### Texte à lire:
Les plats eux-mêmes sont également plus adaptés au partage : il serait dommage de servir par portion individuelle le porc Dongpo et les « têtes de lion » (boulettes de viande cuite) ; le « poisson écureuil » (fameux plat dans la cuisine du Jiangsu), s’il n’était pas servi dans un plat collectif posé au milieu de la table, serait divisé en petits morceaux. Cela ne gâcherait-il pas tout le plaisir visuel des convives, tout en profanant le savoir-faire des grands chefs ?
Ajoutons que les Chinois accordent de l’importance au savoir-vivre. C’est à table qu’ils laissent s’exprimer leurs sentiments familiaux, amicaux et amoureux. Également, bon nombre de contrats professionnels et d’affaires se concrétisent autour de la table. Même les différends et les ressentiments peuvent rentrer dans l’ordre autour d’un bon repas. En découle la culture chinoise unique qui entoure la nourriture, l’alcool et le thé.
Puis tout à coup, nous avons entendu que pour empêcher la transmission de la maladie par voie buccale, les Chinois devraient adopter la pratique des plats individuels. Mais à quel point cette recommandation a-t-elle convaincu la population ?
Tournant amorcé par le COVID-19
En fait, au cours des derniers mois, le peuple chinois a soudainement changé ses habitudes alimentaires. Tout comme, au début de l’année, tous les habitants ont soudainement porté des masques et ont commencé à se laver les mains de manière compulsive.

### Entrées fournies:
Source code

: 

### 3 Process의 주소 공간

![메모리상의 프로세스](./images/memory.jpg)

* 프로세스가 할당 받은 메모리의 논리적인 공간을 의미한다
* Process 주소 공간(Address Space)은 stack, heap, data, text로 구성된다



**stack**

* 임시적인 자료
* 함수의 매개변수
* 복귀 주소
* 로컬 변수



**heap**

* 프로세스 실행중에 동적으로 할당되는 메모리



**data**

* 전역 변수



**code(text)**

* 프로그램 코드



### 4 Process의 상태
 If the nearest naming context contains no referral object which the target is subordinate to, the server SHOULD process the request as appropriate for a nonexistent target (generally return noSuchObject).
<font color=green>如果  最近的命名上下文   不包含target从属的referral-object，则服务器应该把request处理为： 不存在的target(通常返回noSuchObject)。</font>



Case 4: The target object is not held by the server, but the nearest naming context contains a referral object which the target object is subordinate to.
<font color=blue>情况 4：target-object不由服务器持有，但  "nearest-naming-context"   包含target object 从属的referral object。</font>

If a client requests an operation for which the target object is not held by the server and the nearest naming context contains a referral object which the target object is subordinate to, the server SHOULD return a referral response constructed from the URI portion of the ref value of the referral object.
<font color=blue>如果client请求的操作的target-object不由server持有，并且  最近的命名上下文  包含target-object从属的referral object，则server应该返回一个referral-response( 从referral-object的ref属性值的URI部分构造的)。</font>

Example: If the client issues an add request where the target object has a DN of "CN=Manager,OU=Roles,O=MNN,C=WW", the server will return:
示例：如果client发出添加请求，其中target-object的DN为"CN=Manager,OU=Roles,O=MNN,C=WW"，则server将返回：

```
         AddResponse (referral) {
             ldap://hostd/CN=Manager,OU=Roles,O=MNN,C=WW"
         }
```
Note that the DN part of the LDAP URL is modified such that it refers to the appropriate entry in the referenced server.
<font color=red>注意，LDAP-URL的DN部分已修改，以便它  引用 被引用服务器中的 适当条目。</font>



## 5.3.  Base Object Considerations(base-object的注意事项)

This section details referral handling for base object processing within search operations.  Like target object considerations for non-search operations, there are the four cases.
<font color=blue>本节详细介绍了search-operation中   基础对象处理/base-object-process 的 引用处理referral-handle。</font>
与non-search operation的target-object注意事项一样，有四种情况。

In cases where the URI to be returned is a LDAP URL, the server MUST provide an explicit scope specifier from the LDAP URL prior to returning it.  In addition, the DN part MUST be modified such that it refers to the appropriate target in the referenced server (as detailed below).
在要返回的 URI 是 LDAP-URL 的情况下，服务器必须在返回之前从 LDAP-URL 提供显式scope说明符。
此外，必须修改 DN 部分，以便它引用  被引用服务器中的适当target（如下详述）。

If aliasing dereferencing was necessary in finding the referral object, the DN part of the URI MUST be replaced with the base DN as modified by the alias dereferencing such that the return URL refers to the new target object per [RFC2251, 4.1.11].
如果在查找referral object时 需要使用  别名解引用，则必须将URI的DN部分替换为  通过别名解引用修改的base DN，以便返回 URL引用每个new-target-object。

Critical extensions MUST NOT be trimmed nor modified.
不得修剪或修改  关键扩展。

### Consigne:
Recopiez mot pour mot le passage du texte sur les repas en Chine qui va de « Ajoutons que les » à « l’alcool et le thé. ».

### Corrigé:
Ajoutons que les Chinois accordent de l’importance au savoir-vivre. C’est à table qu’ils laissent s’exprimer leurs sentiments familiaux, amicaux et amoureux. Également, bon nombre de contrats professionnels et d’affaires se concrétisent autour de la table. Même les différends et les ressentiments peuvent rentrer dans l’ordre autour d’un bon repas. En découle la culture chinoise unique qui entoure la nourriture, l’alcool et le thé.